SolarWindsR Hybrid Cloud Observabilityソリューションが提供開始となりました。このソリューションは、お客様がすでにご存知の製品と、お客様のシステムを可視化するためのフルスタック・ソリューションが含まれています。お客様からは、サブスクリプションライセンスとともに、SolarWinds製品の横断的な利用が必要であるとのご意見をいただき、それを製品化しました。
オブザーバビリティと可視化
今日の最新の監視プラットフォームは、オブザーバビリティと可視化の両方を提供する必要があります。

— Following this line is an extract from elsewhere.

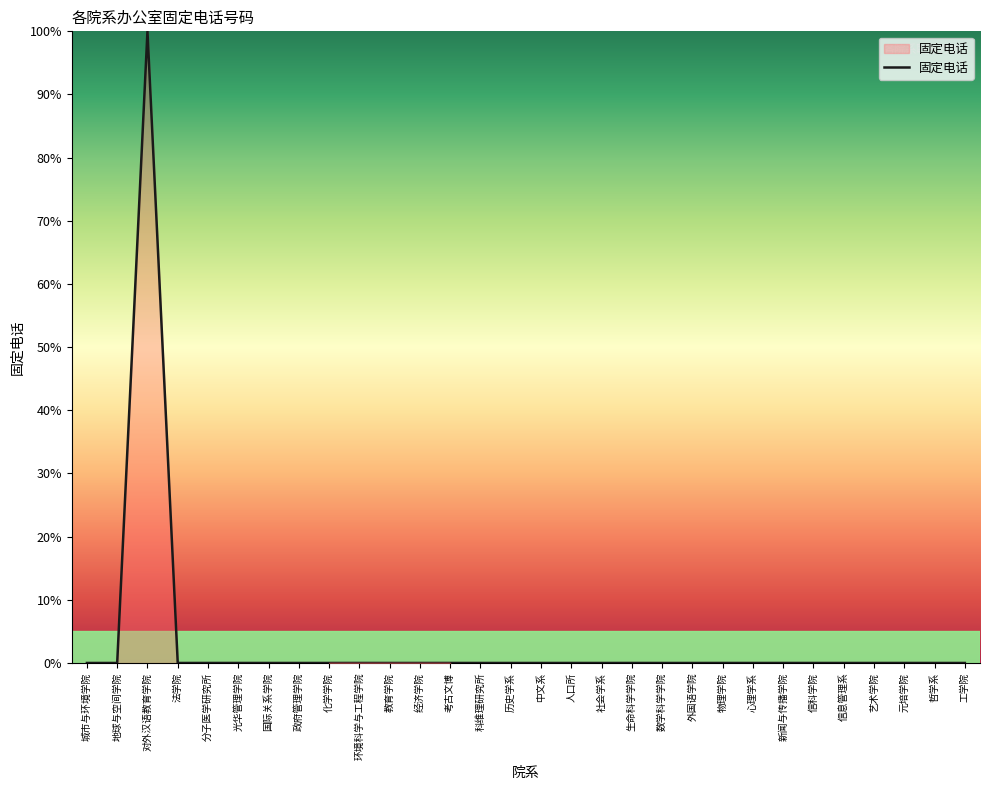

True or false: the data shows 0.0 at 经济学院.

True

特定のシステムに対するオブザーバビリティと企業スタック全体に対する可視化が必要だからです。
ソフトウェアを構築するのは大変なことですが、すべての顧客のニーズを満たすソフトウェアを提供することはさらに困難です。
幸いなことに、SolarWindsは20年以上にわたり、お客様に愛される優れたソフトウェアを構築してきた実績があります。